An unidentified 44-year-old passenger stated: "I thought the plane was going to explode. ... It looked like passengers next to the open door were fainting.”

The antecedent claim is refuted, in part, by video footage shot by another of the A321’s passengers. Subject video shows passengers seated, lap-belts secured and armrests firmly gripped, enduring the baleful blast of relative wind with laudable comportment.
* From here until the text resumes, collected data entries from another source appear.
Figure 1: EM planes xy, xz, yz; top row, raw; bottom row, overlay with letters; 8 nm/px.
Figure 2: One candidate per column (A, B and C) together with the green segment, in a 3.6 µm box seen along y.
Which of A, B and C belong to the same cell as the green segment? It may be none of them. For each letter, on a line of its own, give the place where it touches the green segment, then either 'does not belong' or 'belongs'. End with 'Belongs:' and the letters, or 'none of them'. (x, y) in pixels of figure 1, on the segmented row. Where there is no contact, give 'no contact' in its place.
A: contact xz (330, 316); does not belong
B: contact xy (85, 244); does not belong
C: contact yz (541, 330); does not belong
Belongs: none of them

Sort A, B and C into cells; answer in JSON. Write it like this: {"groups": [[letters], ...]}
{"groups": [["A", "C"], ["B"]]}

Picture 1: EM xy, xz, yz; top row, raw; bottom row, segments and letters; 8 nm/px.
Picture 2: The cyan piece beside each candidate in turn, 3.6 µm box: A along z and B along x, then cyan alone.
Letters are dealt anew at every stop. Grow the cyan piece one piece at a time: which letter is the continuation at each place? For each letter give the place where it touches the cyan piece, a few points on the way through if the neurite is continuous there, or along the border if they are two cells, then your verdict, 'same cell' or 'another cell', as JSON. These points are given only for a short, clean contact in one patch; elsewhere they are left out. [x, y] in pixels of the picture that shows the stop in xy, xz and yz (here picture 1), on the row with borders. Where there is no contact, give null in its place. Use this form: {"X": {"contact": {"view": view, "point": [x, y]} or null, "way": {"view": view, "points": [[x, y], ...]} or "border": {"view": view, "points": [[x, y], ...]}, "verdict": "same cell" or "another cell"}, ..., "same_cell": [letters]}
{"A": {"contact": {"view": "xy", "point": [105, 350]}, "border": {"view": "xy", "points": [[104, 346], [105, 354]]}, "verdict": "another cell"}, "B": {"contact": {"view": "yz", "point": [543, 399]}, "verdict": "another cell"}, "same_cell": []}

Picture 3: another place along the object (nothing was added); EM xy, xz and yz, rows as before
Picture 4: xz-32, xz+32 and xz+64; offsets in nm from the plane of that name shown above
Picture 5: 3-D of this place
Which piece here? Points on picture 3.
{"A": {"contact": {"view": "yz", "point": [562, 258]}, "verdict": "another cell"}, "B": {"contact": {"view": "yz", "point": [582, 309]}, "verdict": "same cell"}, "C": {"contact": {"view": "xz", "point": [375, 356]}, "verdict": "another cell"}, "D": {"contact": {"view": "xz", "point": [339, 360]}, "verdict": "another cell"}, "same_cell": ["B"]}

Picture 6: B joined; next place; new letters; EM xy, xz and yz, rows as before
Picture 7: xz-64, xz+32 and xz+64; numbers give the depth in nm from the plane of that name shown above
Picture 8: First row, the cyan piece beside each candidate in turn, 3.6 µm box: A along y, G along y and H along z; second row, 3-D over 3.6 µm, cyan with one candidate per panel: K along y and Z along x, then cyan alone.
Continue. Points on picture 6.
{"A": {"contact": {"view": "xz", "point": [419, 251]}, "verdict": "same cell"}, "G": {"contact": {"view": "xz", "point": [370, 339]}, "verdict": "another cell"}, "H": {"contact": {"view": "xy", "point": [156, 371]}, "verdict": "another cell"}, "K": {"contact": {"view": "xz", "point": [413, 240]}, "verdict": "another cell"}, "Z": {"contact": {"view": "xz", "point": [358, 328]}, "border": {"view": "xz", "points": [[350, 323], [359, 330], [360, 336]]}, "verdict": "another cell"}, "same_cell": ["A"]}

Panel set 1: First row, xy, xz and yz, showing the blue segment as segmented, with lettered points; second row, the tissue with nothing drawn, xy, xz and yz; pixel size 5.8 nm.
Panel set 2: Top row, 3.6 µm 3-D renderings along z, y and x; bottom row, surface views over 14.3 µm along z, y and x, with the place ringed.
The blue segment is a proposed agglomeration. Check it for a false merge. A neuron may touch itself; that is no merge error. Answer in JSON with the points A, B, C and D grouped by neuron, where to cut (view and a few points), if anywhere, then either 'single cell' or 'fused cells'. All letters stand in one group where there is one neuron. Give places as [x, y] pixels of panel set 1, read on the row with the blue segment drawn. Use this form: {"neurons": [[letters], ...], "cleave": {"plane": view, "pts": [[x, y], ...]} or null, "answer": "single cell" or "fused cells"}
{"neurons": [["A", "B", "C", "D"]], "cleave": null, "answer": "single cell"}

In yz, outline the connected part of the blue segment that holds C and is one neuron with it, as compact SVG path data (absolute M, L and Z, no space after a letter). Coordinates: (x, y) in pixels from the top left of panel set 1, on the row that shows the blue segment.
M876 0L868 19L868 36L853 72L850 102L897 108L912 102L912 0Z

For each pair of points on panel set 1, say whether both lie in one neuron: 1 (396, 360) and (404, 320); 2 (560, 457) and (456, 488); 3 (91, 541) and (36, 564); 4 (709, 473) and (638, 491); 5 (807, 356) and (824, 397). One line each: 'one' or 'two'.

Excepting badly mussed hair and clothing set wildly aflutter, the individuals seated throughout the Airbus’s cabin—even those in the exit-row adjacent the open door—externalized about the same degree of discomfort as moviegoers sat before a Disney Star Wars film.

South Korea’s transport ministry set forth in a statement that the man who’d opened the aircraft’s door had been taken into custody by local police under suspicion of having violated aviation safety laws.

A transport ministry official confided South Korean authorities were looking into Asiana Airlines’ handling of the incident.

The doors of pressurized aircraft, to include emergency exits, comprise aneroid-wafers—pressure-sensitive devices that render egress from in-flight planes a practical impossibility. Aneroid devices measure differential pressure. As the Asiana A321 was at a low altitude (656-feet AGL) at the time of the incident, the aneroid-wafer within the wrongfully-opened door sensed negligible differential pressure. Ergo, the suspect was able to open said door—albeit not easily.

An Asiana spokesperson stated the aircraft was minutes from landing when a male passenger seated beside one of the Airbus’s emergency exits gained access to the door’s actuation lever and pulled such, thereby instigating the incident.

As the flight was well into its approach and landing segment, the aircraft’s passengers were, in accordance with standard airline procedure, seated with their lap-belts fastened.

Professor Sohn Myong-hwan of the aviation maintenance department of South Korea’s Sehan University remarked: "It is particularly dangerous during landing and takeoff, so someone from the flight staff should have stopped that passenger. To me, it seems difficult for the airline can get away from any potential responsibility here.”

Readers familiar with the airline industry will note Professor Sohn Myong-hwan’s understanding of the realities with which airline cabin-crews contend derives wholly of textbooks and not-at-all of experience.